Many HBCUs, including Morgan State, North Carolina A&T State, Prairie View A&M, and Howard University, have attracted new students due in part to increased attention these institutions have received since the election of Vice President Harris, a Howard University graduate. 

An influx of transformative donations from prominent philanthropists amid national discussion about racial inequities has heightened awareness about the importance of HBCUs, which graduate most of the nation’s Black doctors, teachers, judges, engineers, and other professionals in scientific and technological fields, according to the Thurgood Marshall College Fund.

However, at many HBCUs, one in three undergraduates are men. At Howard, which has gained over 3,000 students since 2016, just one in six of those additional students have been men. Men “seem to be falling through the cracks,” Calvin Hall, department chair and associate professor at North Carolina Central University’s Mass Communication department, tells The Post. The loss of these students means their voices aren’t heard. “If one group is not seen,” Hall says, “it makes it easier for people to discount and to disregard and set aside.”

Confronting ‘belief gaps’ and other barriers

A gap between what students can actually achieve and the low expectations of others, including teachers, principals, and school counselors, is partially to blame for this decline in enrollment among Black men, according to a report from the United Negro College Fund. Research has also shown that non-Black teachers of Black students were found to have significantly lower expectations for their Black students than Black teachers do. “By the time they are set to graduate from high school, Black male students often do not feel they are college material,” The Post says.

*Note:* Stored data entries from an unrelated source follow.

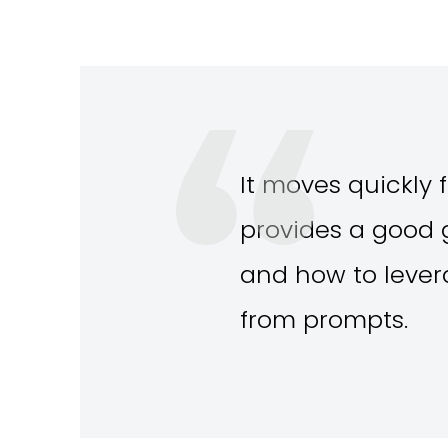
It moves quickly f
provides a good g
and how to levera
from prompts.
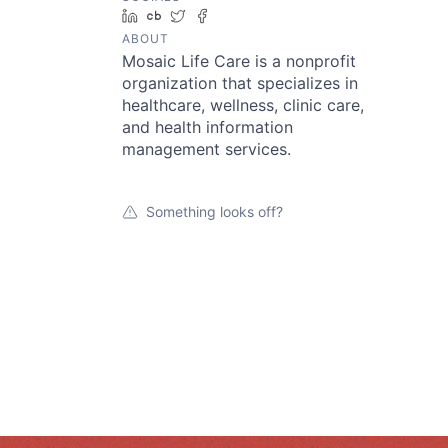
LinkedIn
Crunchbase
Twitter
Facebook
ABOUT
Mosaic Life Care is a nonprofit
organization that specializes in
healthcare, wellness, clinic care,
and health information
management services.
Something looks off?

Some of the Black men who don’t have positive school experiences are drawn to jobs that they can get now without the delayed gratification of higher education, experts say, even though HBCU graduates can expect to earn 56% more than they would earn without their HBCU degrees or certificates.

To attract more Black men, some HBCUs are hiring recruiters focused on outreach to Black male students and emphasizing the sense of belonging an HBCU can provide. Some schools are also partnering with businesses to offer students larger scholarships as college cost concerns and worries about student debt turn potential students away. In 2020-21, the net price at private HBCUs for students living on campus was over $30,000, while the on-campus net price for public HBCUs was $23,000, The Post reports. Black college graduates also hold an average of $25,000 more student debt than white graduates, according to the Education Data Initiative.